When we first moved to Colorado 5 years ago, the dry air and resulting brown grass were like a punch to the gut.  I was speechless, but for reasons I hadn't expected.  Afraid I couldn't appreciate the striking Rocky Mountains as much as I'd anticipated, I got to work recalibrating my expectations.  It didn't happen right away but over these past 5 years I've grown to love what this part of the country has to offer.  Loving the mountains is easy, but feeling connected to the foothills took this green mountain girl a lot longer.  It wasn't until this bonus year of ours here in Boulder that I realized I not only appreciate it, but cherish it.  As the abundance of life back east quenches, the absence of it here clarifies.  Now grateful for the stripped landscape each winter, I can get lost in thought tracing silhouettes of bare serpentine cottonwood branches, now my 2nd favorite tree, against the never ending sky.

These 2 lives used to make me feel torn and incomplete.  Now I know without them, there would always be something missing.  We will move on to a new place sometime soon.  I will mourn the loss but can't wait to see what part of me I discover when we get there.

Thursday, January 8, 2015

Tea Time

Life these days is moving so fast I can't seem to hold onto a single thought that interests or inspires me.  Not necessarily in a bad way, but in a head-detatched-from-my-body kind of way...which still sounds bad...but...ugh, this is exactly why I haven't written a single word here in 3 months...

Our family is still stuck in limbo, but I'm handling it a hell of a lot better than last year.  The uncertainty of our future brought about depression and anxiety this time a year ago, but after our unexpected opportunity to stay in Boulder another year materialized I was able to let go of all of that.  I was relieved, and still am, but the release of that junk didn't exactly result in a magical transformation. Yes, I'm much more positive now we will ultimately make it through on top.  The depression and anxiety were replaced by random, tiny bursts of gratitude and a deeper understanding of what it means to be mindful.  Progress for sure, but this new "one moment at a time" way of life I've adopted doesn't have any patience for rumination...

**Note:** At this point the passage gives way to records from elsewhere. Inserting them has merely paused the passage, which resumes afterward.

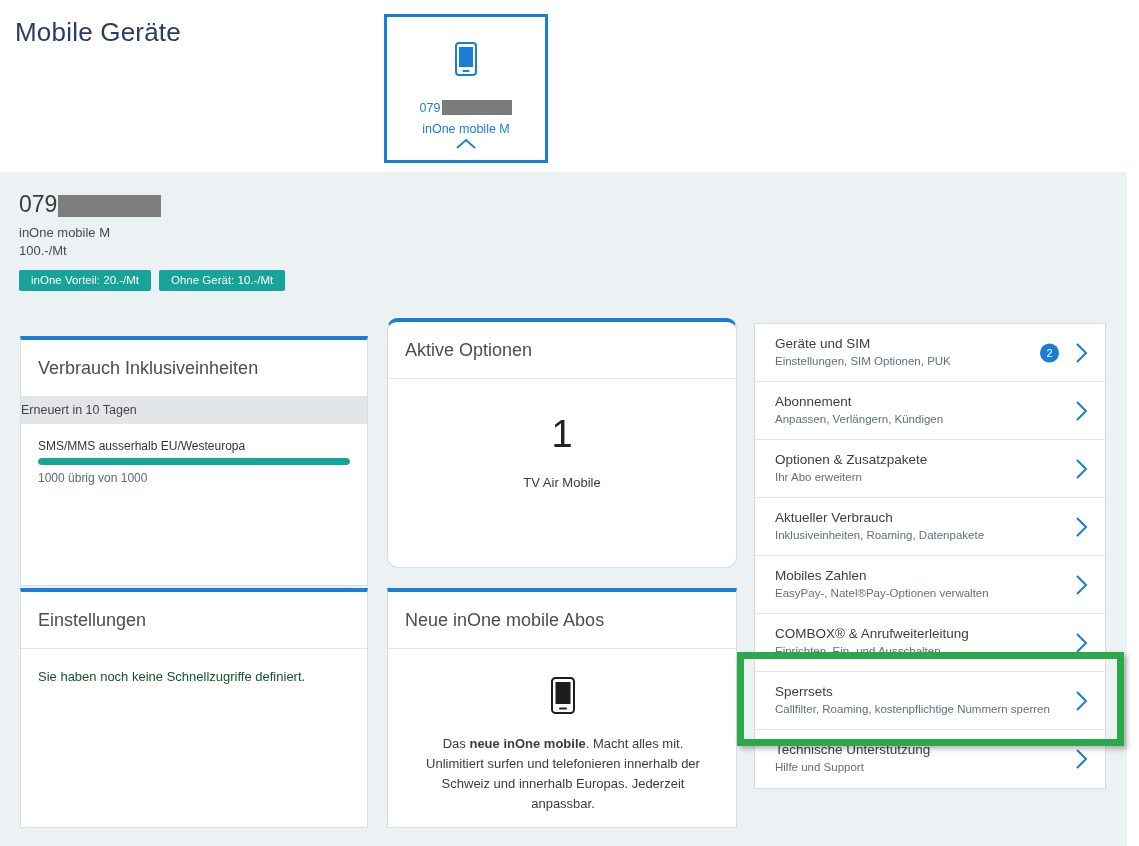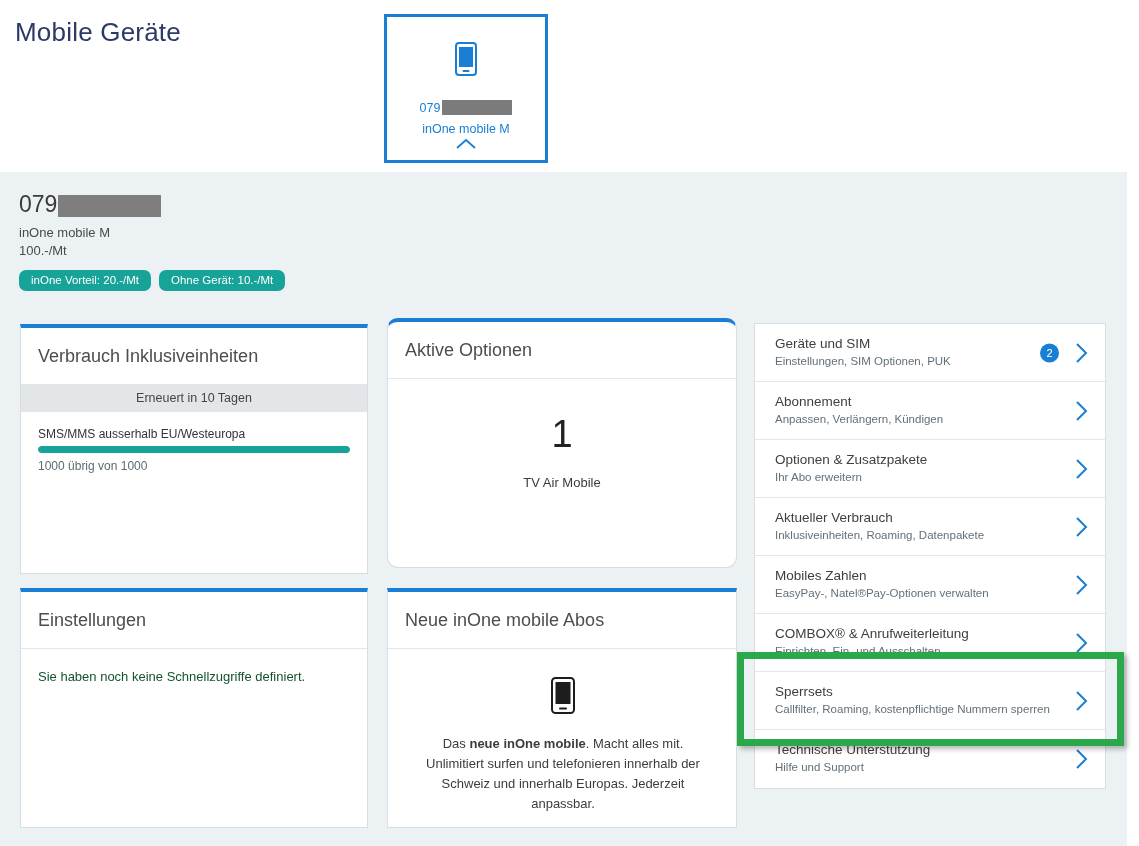--- a/index.html
+++ b/index.html
@@ -110,7 +110,7 @@
     background: #17a398;
     color: #ffffff;
     font-size: 11.5px;
-    border-radius: 7px;
+    border-radius: 2px;
     padding: 3px 12px 4px 12px;
     white-space: nowrap;
     line-height: 1.25;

...but I miss it.  I've been teasing my brain, seeing if I can find any corners to sit in a while and think...and write..and share...but I can't seem to take the time to cozy up just yet.  I hope to soon...

...in the meantime I wanted to share this photo of one of my favorite things.  For the last 20 minutes of each day this week, these two rapidly growing and changing miracles in my life have been sitting in a dimly lit kitchen with their ol' mother, sharing a cup of tea and a chat.  These snapshots of our life together are what feed my soul right now...witnessing spontaneous giggle fits when one of them "accidentally" says something naughty, the laughter gaining hysterical momentum as they catch each others "Mommy's totally letting us laugh at that!!" thrill saturated eyes.  I can't wait to finally give these kids a picture of our future but am grateful to be fully here with them now.